Bootstrap Sampling: Bootstrap sampling provides a robust alternative when assumptions are difficult to meet.

# Bootstrap sampling to achieve a more robust normal distribution
set.seed(123)
bootstrap_samples <- replicate(1000, mean(sample(ames$sale_price, replace = TRUE)))

# Visualize the bootstrap distribution
ggplot(data.frame(mean_price = bootstrap_samples), aes(x = mean_price)) +
  geom_histogram(aes(y = ..density..), bins = 30, fill = 'orange', color = 'black') +
  geom_density(color = 'blue', size = 1) +
  labs(title = "Bootstrap Distribution of Mean Sale Prices", x = "Bootstrap Mean", y = "Density")

Explanation:
Bootstrap sampling generates a distribution of means through resampling, offering insights into the underlying population distribution. This is particularly useful for smaller datasets.

---

Goal 3: Ethical and Epistemological Concerns

Bias in Neighborhood Representation:

Certain neighborhoods may be overrepresented or underrepresented in the dataset. This could bias predictions and lead to inaccurate pricing recommendations, especially if the model overfits to wealthier areas.

Proposed Solution:

• Balance the Dataset: We can either oversample underrepresented neighborhoods or adjust for the population imbalances using weighted regression techniques.

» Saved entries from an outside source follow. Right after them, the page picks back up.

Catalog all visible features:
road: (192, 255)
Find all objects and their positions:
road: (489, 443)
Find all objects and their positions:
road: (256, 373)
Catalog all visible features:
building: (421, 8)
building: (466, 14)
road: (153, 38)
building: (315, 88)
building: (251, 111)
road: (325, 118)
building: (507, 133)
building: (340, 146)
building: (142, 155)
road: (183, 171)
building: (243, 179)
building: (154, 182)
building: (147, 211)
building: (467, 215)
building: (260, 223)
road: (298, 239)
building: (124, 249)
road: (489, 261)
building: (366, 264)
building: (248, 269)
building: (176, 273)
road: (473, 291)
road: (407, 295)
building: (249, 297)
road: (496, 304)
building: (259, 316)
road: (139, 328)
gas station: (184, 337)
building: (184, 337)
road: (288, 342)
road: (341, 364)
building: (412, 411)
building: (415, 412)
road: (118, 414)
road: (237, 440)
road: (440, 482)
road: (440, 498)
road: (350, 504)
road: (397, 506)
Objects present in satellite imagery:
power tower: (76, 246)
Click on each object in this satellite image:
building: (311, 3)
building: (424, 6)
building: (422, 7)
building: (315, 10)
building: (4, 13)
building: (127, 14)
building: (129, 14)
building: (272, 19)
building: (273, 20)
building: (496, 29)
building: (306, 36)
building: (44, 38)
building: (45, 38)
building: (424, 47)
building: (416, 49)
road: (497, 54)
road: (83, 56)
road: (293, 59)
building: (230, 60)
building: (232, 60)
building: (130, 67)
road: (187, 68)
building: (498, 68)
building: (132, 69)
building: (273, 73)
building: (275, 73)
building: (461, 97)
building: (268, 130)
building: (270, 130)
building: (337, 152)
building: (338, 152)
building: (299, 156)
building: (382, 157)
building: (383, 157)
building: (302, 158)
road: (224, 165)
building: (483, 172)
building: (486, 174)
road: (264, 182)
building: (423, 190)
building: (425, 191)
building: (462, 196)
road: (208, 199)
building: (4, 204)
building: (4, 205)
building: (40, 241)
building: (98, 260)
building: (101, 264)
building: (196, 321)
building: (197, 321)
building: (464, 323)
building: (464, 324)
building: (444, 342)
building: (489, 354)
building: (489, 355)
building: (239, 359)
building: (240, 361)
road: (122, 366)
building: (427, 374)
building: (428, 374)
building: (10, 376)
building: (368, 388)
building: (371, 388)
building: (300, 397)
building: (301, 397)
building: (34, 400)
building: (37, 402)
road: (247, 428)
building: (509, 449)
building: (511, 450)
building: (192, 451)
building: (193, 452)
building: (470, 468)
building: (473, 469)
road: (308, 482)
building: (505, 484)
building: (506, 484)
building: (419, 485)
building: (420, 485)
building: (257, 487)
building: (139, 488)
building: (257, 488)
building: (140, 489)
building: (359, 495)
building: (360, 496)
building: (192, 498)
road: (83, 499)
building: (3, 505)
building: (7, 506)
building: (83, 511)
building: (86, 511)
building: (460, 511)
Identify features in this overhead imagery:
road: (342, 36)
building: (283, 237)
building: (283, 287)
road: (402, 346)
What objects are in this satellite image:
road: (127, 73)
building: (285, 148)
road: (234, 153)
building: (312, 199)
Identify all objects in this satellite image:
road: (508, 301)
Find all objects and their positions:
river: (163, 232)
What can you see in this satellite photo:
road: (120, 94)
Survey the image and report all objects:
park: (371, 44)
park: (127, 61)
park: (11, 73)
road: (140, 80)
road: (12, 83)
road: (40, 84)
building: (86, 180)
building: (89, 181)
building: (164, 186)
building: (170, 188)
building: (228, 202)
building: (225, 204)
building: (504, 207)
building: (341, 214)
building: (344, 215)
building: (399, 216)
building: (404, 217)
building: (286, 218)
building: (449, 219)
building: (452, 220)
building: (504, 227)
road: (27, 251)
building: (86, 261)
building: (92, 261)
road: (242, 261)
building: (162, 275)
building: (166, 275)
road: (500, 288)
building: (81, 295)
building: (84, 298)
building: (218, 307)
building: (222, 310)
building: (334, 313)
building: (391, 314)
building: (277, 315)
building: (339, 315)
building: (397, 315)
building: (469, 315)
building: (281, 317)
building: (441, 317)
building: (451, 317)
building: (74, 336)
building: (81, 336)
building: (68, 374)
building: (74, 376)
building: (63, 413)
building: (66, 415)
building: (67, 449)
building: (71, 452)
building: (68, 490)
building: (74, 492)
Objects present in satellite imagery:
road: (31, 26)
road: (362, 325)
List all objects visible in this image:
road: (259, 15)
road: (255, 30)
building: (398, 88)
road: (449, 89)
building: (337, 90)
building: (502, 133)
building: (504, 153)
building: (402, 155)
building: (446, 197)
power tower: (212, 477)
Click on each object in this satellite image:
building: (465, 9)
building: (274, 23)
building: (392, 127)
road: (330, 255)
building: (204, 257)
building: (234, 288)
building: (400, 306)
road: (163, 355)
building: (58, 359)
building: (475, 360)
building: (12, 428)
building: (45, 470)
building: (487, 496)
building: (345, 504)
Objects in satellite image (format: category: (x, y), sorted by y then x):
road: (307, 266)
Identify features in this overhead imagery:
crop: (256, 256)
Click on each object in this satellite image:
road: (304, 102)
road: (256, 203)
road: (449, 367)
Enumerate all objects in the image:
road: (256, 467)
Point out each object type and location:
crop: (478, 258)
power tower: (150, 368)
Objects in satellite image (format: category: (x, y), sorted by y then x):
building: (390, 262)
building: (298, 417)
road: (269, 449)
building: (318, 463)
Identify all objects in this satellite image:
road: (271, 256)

Impact on the Housing Market:

Improper use of this model could result in inflated home prices, exacerbating gentrification or making housing less affordable for lower-income families.

Proposed Solution:

• Price Cap: Implement caps on predicted home prices in vulnerable neighborhoods to avoid pushing prices beyond what’s affordable for the community.

Data Completeness:

Several features, like kitchen_quality or basement_exposure, are missing for many homes, which could influence the reliability of the model.

Proposed Solution:

• Imputation: Use imputation techniques like k-nearest neighbors (KNN) or multiple imputation to fill in missing values, ensuring more comprehensive and robust predictions.